> Task goal
Can you write out the data below again, switching every "Melden" to "Report" and keeping everything else unchanged?

> Provided records
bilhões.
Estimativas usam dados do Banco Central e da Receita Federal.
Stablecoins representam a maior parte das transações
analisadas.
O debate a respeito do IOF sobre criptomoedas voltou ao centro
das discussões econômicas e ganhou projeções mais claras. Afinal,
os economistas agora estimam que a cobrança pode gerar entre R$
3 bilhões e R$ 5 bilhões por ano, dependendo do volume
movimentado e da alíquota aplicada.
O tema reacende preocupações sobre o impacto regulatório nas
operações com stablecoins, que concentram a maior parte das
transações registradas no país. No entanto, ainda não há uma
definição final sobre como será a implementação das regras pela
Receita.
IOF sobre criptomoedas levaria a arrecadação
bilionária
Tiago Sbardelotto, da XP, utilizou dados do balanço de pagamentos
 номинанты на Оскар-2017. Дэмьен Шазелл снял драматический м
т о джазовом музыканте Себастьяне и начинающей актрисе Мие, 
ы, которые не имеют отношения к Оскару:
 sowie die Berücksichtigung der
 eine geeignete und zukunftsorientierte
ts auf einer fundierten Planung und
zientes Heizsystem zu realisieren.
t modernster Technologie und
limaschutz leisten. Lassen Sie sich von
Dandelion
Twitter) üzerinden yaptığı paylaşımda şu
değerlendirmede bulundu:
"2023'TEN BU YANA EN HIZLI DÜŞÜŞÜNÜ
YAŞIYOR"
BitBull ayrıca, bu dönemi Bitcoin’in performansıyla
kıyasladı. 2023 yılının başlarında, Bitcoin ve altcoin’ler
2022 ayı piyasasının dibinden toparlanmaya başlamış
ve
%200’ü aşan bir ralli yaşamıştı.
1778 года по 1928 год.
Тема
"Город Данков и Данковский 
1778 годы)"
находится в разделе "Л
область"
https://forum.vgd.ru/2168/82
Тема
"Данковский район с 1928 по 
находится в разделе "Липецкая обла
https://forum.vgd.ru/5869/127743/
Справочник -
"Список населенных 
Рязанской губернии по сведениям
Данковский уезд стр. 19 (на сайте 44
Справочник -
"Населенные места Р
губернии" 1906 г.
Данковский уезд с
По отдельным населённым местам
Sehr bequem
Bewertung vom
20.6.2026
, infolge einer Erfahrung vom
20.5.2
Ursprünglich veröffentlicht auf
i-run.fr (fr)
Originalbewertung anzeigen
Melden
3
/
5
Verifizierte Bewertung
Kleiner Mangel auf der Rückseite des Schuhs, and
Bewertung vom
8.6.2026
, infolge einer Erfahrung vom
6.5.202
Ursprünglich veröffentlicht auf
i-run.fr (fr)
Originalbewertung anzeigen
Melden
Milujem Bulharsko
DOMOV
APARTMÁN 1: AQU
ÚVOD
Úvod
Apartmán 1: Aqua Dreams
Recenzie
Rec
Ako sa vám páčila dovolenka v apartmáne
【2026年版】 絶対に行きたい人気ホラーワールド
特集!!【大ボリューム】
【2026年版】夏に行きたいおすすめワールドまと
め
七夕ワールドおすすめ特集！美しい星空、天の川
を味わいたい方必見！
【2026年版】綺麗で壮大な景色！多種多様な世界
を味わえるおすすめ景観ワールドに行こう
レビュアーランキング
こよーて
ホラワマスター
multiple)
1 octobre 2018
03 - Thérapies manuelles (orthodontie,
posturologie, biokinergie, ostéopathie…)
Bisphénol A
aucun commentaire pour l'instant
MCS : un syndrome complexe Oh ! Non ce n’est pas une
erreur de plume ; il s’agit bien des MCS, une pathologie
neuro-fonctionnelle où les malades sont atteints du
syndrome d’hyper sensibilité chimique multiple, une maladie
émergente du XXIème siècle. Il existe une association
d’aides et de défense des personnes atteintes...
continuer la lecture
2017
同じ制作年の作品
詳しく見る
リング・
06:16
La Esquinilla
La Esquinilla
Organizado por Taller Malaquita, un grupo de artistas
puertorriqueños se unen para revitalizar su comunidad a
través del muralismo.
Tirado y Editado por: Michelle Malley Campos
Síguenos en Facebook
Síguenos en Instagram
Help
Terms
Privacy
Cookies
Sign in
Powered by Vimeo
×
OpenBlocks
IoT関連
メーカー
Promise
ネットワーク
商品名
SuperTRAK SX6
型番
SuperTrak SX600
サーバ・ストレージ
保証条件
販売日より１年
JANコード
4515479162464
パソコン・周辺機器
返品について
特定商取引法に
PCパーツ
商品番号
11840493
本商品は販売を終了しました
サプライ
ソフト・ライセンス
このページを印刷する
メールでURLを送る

> Result below
bilhões.
Estimativas usam dados do Banco Central e da Receita Federal.
Stablecoins representam a maior parte das transações
analisadas.
O debate a respeito do IOF sobre criptomoedas voltou ao centro
das discussões econômicas e ganhou projeções mais claras. Afinal,
os economistas agora estimam que a cobrança pode gerar entre R$
3 bilhões e R$ 5 bilhões por ano, dependendo do volume
movimentado e da alíquota aplicada.
O tema reacende preocupações sobre o impacto regulatório nas
operações com stablecoins, que concentram a maior parte das
transações registradas no país. No entanto, ainda não há uma
definição final sobre como será a implementação das regras pela
Receita.
IOF sobre criptomoedas levaria a arrecadação
bilionária
Tiago Sbardelotto, da XP, utilizou dados do balanço de pagamentos
 номинанты на Оскар-2017. Дэмьен Шазелл снял драматический м
т о джазовом музыканте Себастьяне и начинающей актрисе Мие, 
ы, которые не имеют отношения к Оскару:
 sowie die Berücksichtigung der
 eine geeignete und zukunftsorientierte
ts auf einer fundierten Planung und
zientes Heizsystem zu realisieren.
t modernster Technologie und
limaschutz leisten. Lassen Sie sich von
Dandelion
Twitter) üzerinden yaptığı paylaşımda şu
değerlendirmede bulundu:
"2023'TEN BU YANA EN HIZLI DÜŞÜŞÜNÜ
YAŞIYOR"
BitBull ayrıca, bu dönemi Bitcoin’in performansıyla
kıyasladı. 2023 yılının başlarında, Bitcoin ve altcoin’ler
2022 ayı piyasasının dibinden toparlanmaya başlamış
ve
%200’ü aşan bir ralli yaşamıştı.
1778 года по 1928 год.
Тема
"Город Данков и Данковский 
1778 годы)"
находится в разделе "Л
область"
https://forum.vgd.ru/2168/82
Тема
"Данковский район с 1928 по 
находится в разделе "Липецкая обла
https://forum.vgd.ru/5869/127743/
Справочник -
"Список населенных 
Рязанской губернии по сведениям
Данковский уезд стр. 19 (на сайте 44
Справочник -
"Населенные места Р
губернии" 1906 г.
Данковский уезд с
По отдельным населённым местам
Sehr bequem
Bewertung vom
20.6.2026
, infolge einer Erfahrung vom
20.5.2
Ursprünglich veröffentlicht auf
i-run.fr (fr)
Originalbewertung anzeigen
Report
3
/
5
Verifizierte Bewertung
Kleiner Mangel auf der Rückseite des Schuhs, and
Bewertung vom
8.6.2026
, infolge einer Erfahrung vom
6.5.202
Ursprünglich veröffentlicht auf
i-run.fr (fr)
Originalbewertung anzeigen
Report
Milujem Bulharsko
DOMOV
APARTMÁN 1: AQU
ÚVOD
Úvod
Apartmán 1: Aqua Dreams
Recenzie
Rec
Ako sa vám páčila dovolenka v apartmáne
【2026年版】 絶対に行きたい人気ホラーワールド
特集!!【大ボリューム】
【2026年版】夏に行きたいおすすめワールドまと
め
七夕ワールドおすすめ特集！美しい星空、天の川
を味わいたい方必見！
【2026年版】綺麗で壮大な景色！多種多様な世界
を味わえるおすすめ景観ワールドに行こう
レビュアーランキング
こよーて
ホラワマスター
multiple)
1 octobre 2018
03 - Thérapies manuelles (orthodontie,
posturologie, biokinergie, ostéopathie…)
Bisphénol A
aucun commentaire pour l'instant
MCS : un syndrome complexe Oh ! Non ce n’est pas une
erreur de plume ; il s’agit bien des MCS, une pathologie
neuro-fonctionnelle où les malades sont atteints du
syndrome d’hyper sensibilité chimique multiple, une maladie
émergente du XXIème siècle. Il existe une association
d’aides et de défense des personnes atteintes...
continuer la lecture
2017
同じ制作年の作品
詳しく見る
リング・
06:16
La Esquinilla
La Esquinilla
Organizado por Taller Malaquita, un grupo de artistas
puertorriqueños se unen para revitalizar su comunidad a
través del muralismo.
Tirado y Editado por: Michelle Malley Campos
Síguenos en Facebook
Síguenos en Instagram
Help
Terms
Privacy
Cookies
Sign in
Powered by Vimeo
×
OpenBlocks
IoT関連
メーカー
Promise
ネットワーク
商品名
SuperTRAK SX6
型番
SuperTrak SX600
サーバ・ストレージ
保証条件
販売日より１年
JANコード
4515479162464
パソコン・周辺機器
返品について
特定商取引法に
PCパーツ
商品番号
11840493
本商品は販売を終了しました
サプライ
ソフト・ライセンス
このページを印刷する
メールでURLを送る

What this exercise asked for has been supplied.